◆ **What to produce**: As an exercise, transcribe the data below in full and exactly, omitting pictures.

(Records for the task begins)

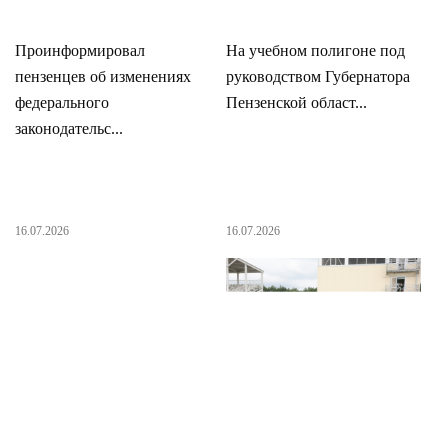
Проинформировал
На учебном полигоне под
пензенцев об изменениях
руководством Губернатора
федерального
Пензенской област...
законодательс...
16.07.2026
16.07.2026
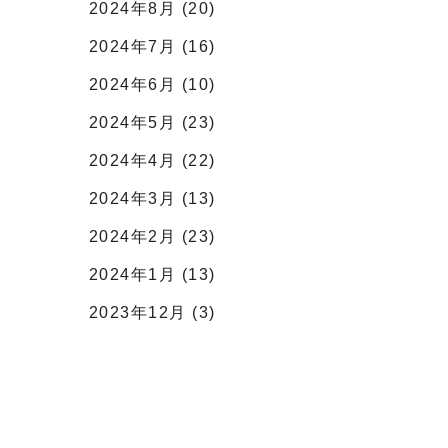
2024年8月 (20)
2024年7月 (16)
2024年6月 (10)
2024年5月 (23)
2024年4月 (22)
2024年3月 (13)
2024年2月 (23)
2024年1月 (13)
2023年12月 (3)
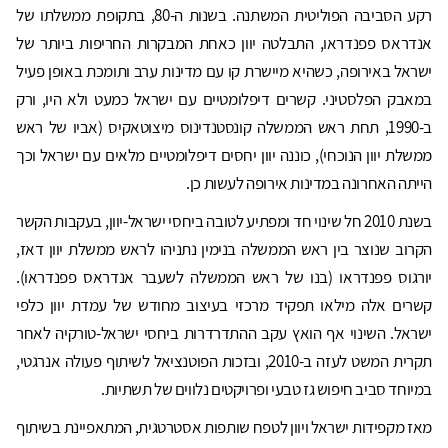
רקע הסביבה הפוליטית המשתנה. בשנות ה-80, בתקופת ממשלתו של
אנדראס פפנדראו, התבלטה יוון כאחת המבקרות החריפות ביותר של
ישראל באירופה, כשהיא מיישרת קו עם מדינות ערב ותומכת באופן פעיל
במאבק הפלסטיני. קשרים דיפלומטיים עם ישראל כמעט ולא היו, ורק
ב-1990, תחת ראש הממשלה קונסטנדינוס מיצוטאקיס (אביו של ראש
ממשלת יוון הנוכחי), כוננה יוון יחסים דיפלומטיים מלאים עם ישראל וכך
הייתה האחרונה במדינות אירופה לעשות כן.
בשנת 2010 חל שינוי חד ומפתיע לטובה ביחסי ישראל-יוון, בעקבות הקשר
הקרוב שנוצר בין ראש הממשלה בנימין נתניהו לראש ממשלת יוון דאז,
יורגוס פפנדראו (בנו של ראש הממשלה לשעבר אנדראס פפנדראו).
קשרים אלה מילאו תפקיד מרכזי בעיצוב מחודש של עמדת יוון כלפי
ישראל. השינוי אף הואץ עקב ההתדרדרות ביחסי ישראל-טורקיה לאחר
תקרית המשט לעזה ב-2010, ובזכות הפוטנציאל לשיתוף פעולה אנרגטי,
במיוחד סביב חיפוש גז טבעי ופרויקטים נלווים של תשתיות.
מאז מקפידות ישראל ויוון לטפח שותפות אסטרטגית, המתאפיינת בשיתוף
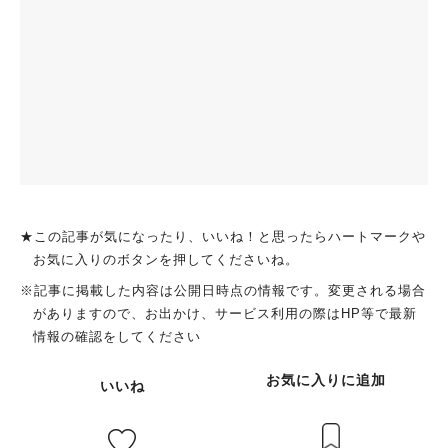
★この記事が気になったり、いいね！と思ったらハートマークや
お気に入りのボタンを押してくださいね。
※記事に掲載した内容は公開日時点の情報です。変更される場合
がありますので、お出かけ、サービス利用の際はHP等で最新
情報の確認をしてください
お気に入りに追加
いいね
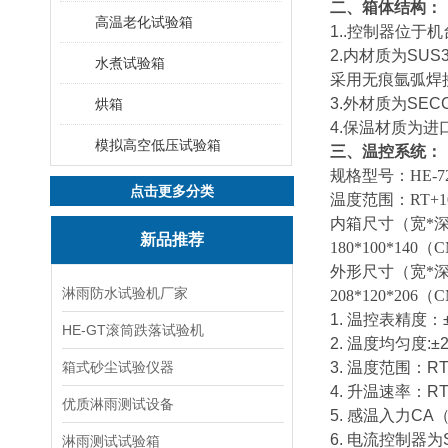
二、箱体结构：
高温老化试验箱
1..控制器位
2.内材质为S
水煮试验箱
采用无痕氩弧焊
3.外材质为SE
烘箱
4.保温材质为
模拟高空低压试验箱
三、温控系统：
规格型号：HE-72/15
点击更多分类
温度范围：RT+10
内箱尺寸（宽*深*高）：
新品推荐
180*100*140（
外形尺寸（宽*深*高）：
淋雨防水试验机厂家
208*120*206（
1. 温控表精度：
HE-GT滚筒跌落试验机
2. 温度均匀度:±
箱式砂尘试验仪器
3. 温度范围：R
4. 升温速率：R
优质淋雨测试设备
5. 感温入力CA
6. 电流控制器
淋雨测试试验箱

(Records for the task ends)

◆ **Solution for this exercise**:
Проинформировал
На учебном полигоне под
пензенцев об изменениях
руководством Губернатора
федерального
Пензенской област...
законодательс...
16.07.2026
16.07.2026
2024年8月 (20)
2024年7月 (16)
2024年6月 (10)
2024年5月 (23)
2024年4月 (22)
2024年3月 (13)
2024年2月 (23)
2024年1月 (13)
2023年12月 (3)
רקע הסביבה הפוליטית המשתנה. בשנות ה-80, בתקופת ממשלתו של
אנדראס פפנדראו, התבלטה יוון כאחת המבקרות החריפות ביותר של
ישראל באירופה, כשהיא מיישרת קו עם מדינות ערב ותומכת באופן פעיל
במאבק הפלסטיני. קשרים דיפלומטיים עם ישראל כמעט ולא היו, ורק
ב-1990, תחת ראש הממשלה קונסטנדינוס מיצוטאקיס (אביו של ראש
ממשלת יוון הנוכחי), כוננה יוון יחסים דיפלומטיים מלאים עם ישראל וכך
הייתה האחרונה במדינות אירופה לעשות כן.
בשנת 2010 חל שינוי חד ומפתיע לטובה ביחסי ישראל-יוון, בעקבות הקשר
הקרוב שנוצר בין ראש הממשלה בנימין נתניהו לראש ממשלת יוון דאז,
יורגוס פפנדראו (בנו של ראש הממשלה לשעבר אנדראס פפנדראו).
קשרים אלה מילאו תפקיד מרכזי בעיצוב מחודש של עמדת יוון כלפי
ישראל. השינוי אף הואץ עקב ההתדרדרות ביחסי ישראל-טורקיה לאחר
תקרית המשט לעזה ב-2010, ובזכות הפוטנציאל לשיתוף פעולה אנרגטי,
במיוחד סביב חיפוש גז טבעי ופרויקטים נלווים של תשתיות.
מאז מקפידות ישראל ויוון לטפח שותפות אסטרטגית, המתאפיינת בשיתוף
★この記事が気になったり、いいね！と思ったらハートマークや
お気に入りのボタンを押してくださいね。
※記事に掲載した内容は公開日時点の情報です。変更される場合
がありますので、お出かけ、サービス利用の際はHP等で最新
情報の確認をしてください
お気に入りに追加
いいね
二、箱体结构：
高温老化试验箱
1..控制器位
2.内材质为S
水煮试验箱
采用无痕氩弧焊
3.外材质为SE
烘箱
4.保温材质为
模拟高空低压试验箱
三、温控系统：
规格型号：HE-72/15
点击更多分类
温度范围：RT+10
内箱尺寸（宽*深*高）：
新品推荐
180*100*140（
外形尺寸（宽*深*高）：
淋雨防水试验机厂家
208*120*206（
1. 温控表精度：
HE-GT滚筒跌落试验机
2. 温度均匀度:±
箱式砂尘试验仪器
3. 温度范围：R
4. 升温速率：R
优质淋雨测试设备
5. 感温入力CA
6. 电流控制器
淋雨测试试验箱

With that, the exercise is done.